Justin Fritts was well on his way to becoming an elementary school teacher when a serious crash changed the course of his life.

Fritts was critically injured on January 25, 2006, when he was hit head-on by an intoxicated driver in Coalfield.

One leg was broken in seven places, and Fritts said he lost an estimated 70 percent of his blood through a head injury.

The Morgan County native went through a year of rehab and recovery when his destiny again was altered.

A friend who worked at Parkwest Medical Center in Knoxville asked if he wanted to view an autopsy. After doing so, Fritts was asked if he wanted a job at the hospital.

At first, he conducted autopsies under a doctor’s supervision and estimates he has done about 200 such postmortems. Now, most of those procedures are done at UT Medical Center, he said.

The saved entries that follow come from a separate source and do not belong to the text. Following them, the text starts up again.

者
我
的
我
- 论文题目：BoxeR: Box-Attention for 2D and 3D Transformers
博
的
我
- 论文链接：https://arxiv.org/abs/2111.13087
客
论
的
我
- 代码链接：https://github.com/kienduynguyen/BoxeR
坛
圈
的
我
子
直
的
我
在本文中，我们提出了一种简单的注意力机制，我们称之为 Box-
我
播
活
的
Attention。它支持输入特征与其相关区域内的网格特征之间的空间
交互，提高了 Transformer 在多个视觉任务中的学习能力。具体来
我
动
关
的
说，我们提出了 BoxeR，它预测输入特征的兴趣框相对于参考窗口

Fifteen years later, Fritts supervises the pathology department at Parkwest and says he loves his job.

He had spent a semester at Roane State after he graduated from Coalfield High School in 1999. Now, he’s back at Roane State as an online student through the Tennessee Reconnect scholarship program where older adult students can take classes tuition-free.

His return to studies was sparked by changes in the state certification requirements for his job. He will have met those new standards by the time he receives his associate degree in May. He currently maintains a 4.0 grade point average.

“This is the first time I’ve ever taken classes online, and it’s been great,” Fritts said, adding that he spends two to three hours each weeknight on his studies.

Assistant Professor Dr. Elizabeth Weaver is his instructor for probability and statistics. “She’s been very helpful and very quick to write back” when he has questions, Fritts said. “She’s very professional and very good.”

Adjunct instructor Dr. Don Miller’s online videos for his Tennessee History course “go in depth on everything,” Fritts said. “He knows the questions before you ask them.”

Professor Matt Waters, who teaches fundamentals of communication, is “good at explanations,” Fritts added.

Overall, he said of his Roane State experiences, “I don’t know how it could be much better.”

Outside of his studies, Fritts said, “I have a lot of irons in the fire.”

He’s on the board of directors of the Wartburg Boys and Girls Club and is the director of the club’s soccer and basketball programs. He’s also the youth pastor for Pine Ridge Baptist Church in Harriman.

Fritts and his wife, Milicent, are the parents of Kayman, 9, and 6-year-old Mila, and they make their home in Wartburg.